== Directions for this task ==
Pick out every line of the listing that contains the string "acting", treating uppercase and lowercase letters as different.

== Record excerpts ==
╭──

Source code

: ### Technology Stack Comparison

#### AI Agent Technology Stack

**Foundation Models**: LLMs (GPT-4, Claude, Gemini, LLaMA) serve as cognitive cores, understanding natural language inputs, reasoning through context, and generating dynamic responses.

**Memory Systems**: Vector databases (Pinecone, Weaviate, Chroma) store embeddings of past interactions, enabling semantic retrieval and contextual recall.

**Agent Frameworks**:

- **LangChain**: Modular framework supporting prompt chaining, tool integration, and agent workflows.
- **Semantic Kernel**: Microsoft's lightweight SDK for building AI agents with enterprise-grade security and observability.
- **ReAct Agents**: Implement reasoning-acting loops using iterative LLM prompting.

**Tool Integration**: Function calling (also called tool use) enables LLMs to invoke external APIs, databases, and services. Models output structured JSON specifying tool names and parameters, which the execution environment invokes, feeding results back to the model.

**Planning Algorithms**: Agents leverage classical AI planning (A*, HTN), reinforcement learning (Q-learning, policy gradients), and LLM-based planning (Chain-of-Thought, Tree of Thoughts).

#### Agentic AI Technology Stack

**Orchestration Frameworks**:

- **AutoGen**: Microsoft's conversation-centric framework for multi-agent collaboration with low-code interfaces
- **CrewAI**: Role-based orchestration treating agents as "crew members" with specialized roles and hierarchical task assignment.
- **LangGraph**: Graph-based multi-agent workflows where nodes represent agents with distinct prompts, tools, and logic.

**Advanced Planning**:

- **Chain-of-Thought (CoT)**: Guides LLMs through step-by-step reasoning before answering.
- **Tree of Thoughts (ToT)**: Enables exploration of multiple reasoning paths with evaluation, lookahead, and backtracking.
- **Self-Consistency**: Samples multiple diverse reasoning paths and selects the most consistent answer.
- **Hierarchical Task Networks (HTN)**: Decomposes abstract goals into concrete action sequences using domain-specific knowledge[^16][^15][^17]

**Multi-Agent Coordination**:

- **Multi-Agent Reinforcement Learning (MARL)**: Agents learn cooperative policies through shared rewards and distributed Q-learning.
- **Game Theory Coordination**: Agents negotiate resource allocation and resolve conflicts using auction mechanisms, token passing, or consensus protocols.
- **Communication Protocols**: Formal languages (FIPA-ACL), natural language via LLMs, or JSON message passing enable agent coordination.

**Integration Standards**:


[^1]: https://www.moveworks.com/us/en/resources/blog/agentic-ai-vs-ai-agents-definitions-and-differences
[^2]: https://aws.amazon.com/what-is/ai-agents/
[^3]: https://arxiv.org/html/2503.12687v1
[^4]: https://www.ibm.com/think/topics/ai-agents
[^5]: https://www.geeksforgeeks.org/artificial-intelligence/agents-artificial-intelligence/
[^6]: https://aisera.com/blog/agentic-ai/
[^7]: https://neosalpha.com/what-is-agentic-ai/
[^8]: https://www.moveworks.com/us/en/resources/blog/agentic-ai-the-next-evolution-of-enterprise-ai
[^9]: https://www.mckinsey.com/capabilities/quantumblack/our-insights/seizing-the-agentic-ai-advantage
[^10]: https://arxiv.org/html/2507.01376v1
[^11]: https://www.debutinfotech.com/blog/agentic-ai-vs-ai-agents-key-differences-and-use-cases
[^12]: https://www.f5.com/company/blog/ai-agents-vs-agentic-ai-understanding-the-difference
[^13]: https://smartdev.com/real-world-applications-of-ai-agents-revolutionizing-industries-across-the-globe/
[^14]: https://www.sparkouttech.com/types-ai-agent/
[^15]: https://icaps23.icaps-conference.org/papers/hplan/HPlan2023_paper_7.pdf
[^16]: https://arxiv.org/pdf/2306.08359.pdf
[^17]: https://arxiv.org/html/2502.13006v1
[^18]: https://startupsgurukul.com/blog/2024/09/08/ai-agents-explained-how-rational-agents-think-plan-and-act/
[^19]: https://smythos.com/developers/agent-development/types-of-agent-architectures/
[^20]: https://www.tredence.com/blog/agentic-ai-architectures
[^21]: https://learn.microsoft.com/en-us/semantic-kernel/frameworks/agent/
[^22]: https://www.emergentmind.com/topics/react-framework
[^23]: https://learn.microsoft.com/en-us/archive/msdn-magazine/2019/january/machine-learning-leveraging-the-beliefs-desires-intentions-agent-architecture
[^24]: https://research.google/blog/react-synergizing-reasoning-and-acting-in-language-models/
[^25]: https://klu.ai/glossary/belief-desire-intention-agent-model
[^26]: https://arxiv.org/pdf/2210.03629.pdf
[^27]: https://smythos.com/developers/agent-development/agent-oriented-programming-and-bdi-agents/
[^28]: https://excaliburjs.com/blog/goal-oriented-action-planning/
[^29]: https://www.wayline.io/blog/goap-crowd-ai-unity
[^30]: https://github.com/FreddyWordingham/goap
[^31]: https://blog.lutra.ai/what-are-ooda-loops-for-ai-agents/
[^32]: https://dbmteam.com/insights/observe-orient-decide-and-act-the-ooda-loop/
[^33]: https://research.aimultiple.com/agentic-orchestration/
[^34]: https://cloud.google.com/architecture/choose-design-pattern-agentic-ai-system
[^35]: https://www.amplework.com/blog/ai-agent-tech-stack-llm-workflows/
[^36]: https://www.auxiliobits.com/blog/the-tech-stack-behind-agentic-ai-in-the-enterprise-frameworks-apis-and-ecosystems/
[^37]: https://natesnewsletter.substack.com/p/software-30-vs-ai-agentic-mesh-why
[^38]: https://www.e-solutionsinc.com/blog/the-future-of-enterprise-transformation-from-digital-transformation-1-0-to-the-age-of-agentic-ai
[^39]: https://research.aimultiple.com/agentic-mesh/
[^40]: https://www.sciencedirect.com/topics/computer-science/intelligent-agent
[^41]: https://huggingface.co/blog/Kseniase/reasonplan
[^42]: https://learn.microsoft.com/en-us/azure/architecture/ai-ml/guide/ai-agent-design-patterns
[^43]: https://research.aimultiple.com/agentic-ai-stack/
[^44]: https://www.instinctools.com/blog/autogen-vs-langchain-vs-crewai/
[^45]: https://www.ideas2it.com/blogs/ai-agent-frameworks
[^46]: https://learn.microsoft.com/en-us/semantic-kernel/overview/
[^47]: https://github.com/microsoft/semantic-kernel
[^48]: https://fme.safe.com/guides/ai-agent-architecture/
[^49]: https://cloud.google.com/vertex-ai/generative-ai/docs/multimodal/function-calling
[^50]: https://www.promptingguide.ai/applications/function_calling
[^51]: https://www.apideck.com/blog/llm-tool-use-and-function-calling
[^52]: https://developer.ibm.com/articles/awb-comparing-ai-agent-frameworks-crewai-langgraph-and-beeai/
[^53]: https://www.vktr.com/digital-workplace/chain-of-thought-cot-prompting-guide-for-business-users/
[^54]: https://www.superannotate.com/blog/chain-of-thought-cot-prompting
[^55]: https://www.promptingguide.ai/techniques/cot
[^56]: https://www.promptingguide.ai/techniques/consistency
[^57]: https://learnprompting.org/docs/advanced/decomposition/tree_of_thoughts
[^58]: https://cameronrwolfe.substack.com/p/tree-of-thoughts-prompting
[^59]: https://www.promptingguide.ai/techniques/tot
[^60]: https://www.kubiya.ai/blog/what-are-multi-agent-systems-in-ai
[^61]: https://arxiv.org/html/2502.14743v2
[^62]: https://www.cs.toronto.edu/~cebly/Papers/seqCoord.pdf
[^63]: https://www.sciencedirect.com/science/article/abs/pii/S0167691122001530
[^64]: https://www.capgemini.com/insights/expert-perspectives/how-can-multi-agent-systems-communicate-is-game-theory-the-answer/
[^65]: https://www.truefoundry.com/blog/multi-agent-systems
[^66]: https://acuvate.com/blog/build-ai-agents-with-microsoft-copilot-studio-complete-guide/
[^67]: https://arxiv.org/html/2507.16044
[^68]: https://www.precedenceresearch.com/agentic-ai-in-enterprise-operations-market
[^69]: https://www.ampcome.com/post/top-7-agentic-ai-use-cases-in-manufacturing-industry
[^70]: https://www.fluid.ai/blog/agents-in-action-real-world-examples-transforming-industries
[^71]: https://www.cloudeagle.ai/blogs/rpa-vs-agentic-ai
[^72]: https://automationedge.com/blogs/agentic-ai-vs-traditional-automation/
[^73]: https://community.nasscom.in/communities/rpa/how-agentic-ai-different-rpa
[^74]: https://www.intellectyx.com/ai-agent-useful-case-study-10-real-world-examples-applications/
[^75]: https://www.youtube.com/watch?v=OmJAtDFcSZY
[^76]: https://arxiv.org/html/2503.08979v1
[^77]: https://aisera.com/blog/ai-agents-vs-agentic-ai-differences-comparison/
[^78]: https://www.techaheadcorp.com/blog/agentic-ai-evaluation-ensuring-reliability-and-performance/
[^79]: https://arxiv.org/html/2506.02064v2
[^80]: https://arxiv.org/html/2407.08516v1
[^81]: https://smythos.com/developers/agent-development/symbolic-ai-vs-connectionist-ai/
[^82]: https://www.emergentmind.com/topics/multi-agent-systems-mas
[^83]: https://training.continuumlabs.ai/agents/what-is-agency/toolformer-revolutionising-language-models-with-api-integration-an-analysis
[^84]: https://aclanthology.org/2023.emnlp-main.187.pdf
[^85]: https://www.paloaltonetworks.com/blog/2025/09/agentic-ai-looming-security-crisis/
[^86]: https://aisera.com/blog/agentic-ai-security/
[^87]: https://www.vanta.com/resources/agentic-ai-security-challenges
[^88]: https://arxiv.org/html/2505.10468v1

╰──

== Answer section ==
- **ReAct Agents**: Implement reasoning-acting loops using iterative LLM prompting.
[^24]: https://research.google/blog/react-synergizing-reasoning-and-acting-in-language-models/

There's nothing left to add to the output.